I'm in the process of transcribing some Polish songs by hand, and I'm trying to copy out the lyrics from sources I find online. I'm wondering if anyone has any resources on handwriting Polish characters with diacritics (ę, ą and ł, to be specific). I don't need help typing them, but rather writing them as part of a joined string of cursive text.

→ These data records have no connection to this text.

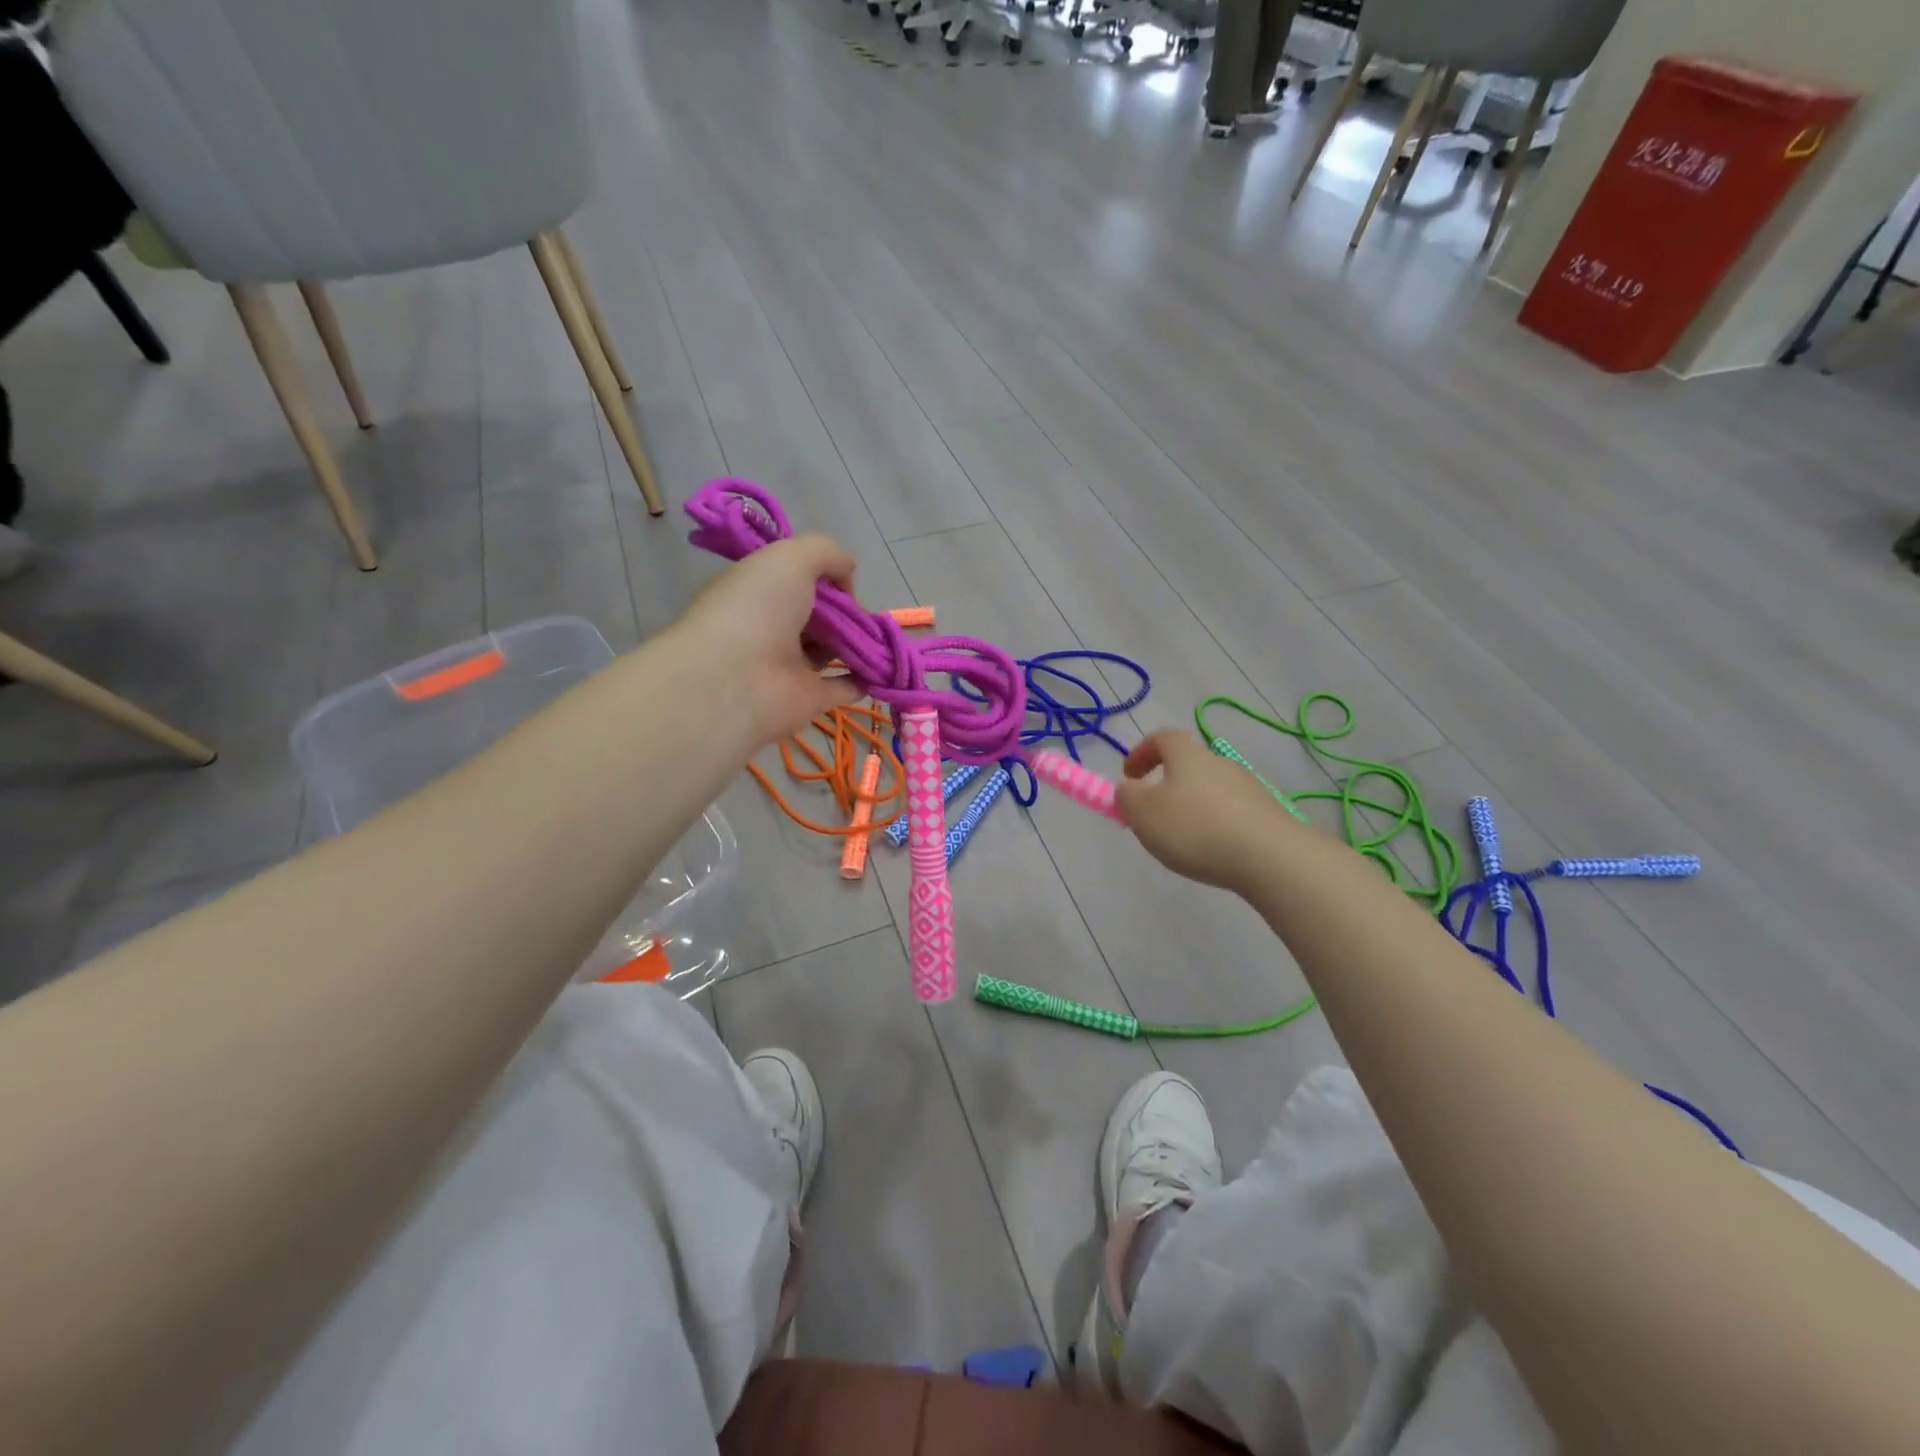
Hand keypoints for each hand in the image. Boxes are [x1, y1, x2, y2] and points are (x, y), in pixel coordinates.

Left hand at [673, 534, 861, 742]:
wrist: (735, 680)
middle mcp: (770, 627)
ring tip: (877, 636)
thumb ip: (826, 553)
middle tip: (862, 611)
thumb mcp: (790, 557)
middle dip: (843, 610)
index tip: (842, 577)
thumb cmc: (756, 608)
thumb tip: (848, 573)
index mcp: (757, 591)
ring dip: (855, 642)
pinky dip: (864, 678)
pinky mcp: (808, 699)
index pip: (793, 579)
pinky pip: (843, 686)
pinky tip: (883, 668)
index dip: (821, 575)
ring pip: (829, 649)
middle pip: (815, 615)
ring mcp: (789, 666)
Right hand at [1117, 730, 1305, 894]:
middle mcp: (1219, 762)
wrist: (1270, 857)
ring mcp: (1248, 786)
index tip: (1129, 775)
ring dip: (1193, 805)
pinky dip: (1216, 823)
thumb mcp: (1143, 814)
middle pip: (1188, 764)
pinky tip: (1213, 849)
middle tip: (1153, 813)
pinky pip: (1231, 811)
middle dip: (1167, 784)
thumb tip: (1129, 788)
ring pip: (1210, 789)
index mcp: (1187, 756)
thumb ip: (1127, 797)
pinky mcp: (1267, 812)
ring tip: (1183, 838)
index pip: (1162, 737)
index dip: (1142, 752)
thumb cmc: (1195, 829)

Any help would be appreciated.

Thanks,
Adam


----------



## GyörgyMS

ł > l plus a simple dash above the "l".
ą and ę > normal letters plus the tick of "ç" in written French.


----------



## tkekte

I noticed that for ł, they just put a little horizontal bar over the l.


----------



## GyörgyMS

tkekte said:


> I noticed that for ł, they just put a little horizontal bar over the l.

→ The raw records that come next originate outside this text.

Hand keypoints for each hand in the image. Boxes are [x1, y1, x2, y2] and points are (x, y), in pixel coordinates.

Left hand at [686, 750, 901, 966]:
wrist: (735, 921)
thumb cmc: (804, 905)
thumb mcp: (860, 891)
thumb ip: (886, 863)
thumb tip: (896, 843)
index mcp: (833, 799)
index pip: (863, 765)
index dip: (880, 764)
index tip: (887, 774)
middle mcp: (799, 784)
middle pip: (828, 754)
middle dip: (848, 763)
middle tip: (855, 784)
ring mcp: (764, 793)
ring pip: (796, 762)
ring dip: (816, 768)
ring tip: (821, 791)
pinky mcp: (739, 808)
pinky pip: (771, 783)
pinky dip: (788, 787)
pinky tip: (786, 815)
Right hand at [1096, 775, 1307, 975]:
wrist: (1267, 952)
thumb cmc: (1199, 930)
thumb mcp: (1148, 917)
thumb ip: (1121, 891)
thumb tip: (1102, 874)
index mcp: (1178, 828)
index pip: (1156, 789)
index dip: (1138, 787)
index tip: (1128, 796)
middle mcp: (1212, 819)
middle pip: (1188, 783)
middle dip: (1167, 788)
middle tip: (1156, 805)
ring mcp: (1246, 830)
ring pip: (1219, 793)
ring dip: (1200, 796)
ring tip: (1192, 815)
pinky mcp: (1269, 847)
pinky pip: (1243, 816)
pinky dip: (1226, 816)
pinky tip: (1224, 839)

Thats what I meant to say with my explanation.  I  wasn't actually sure which word to use for dash respectively bar.


----------



## tkekte

No, we just posted at the same time, I didn't see your post when I was writing mine.  "Dash" sounds def. better.


----------



## Polaquita

If you need it I can write something by hand and send you a scan, just give me your email address


----------



## Jana337

Polaquita said:


> If you need it I can write something by hand and send you a scan, just give me your email address


Exactly - you can even attach a sample here.


----------



## tkekte

Do it! Attach please, if you can.


----------



## Polaquita

Hello, here I'm sending you some of my very bad handwriting 
The text I took from the article which you may find in internet (well I'm not allowed to post urls as I dont have 30 posts yet ) in case you cannot read my handwriting 

I also made an effort and wrote it again trying my best (like I was tought at school) I think it looks much better.

Hope it helps, good luck!

Kaja

PS I had to zip both files as pdf was too large to attach it.
PS 2 The article's name is "Chciałbyś być Szwedem?" published by Przekrój, just try to find it in the net.


----------



## tkekte

_??? kilka slówek: własciwie nie, lepiej przepiszę tekst z gazety._
What's the word before kilka?


----------



## Polaquita

"Poniżej"  meaning "below"


----------



## tkekte

Ah..  Thank you for your effort.


----------



## TarisWerewolf

Polaquita said:


> Hello, here I'm sending you some of my very bad handwriting
> The text I took from the article which you may find in internet (well I'm not allowed to post urls as I dont have 30 posts yet ) in case you cannot read my handwriting



Thank you so much for that. It helps immensely to see a native speaker's writing. Would I be correct in assuming, then, that the letters with ogonek are not joined to the following letters in a string?


----------



## Polaquita

Hi, yes, something like that i guess. the "ogonek" will not be joined, but the other part of the letter may be joined i guess. I also think that each country has its different handwriting system, and if i look at American's handwriting it is different than Polish even if the same letters would be used.


----------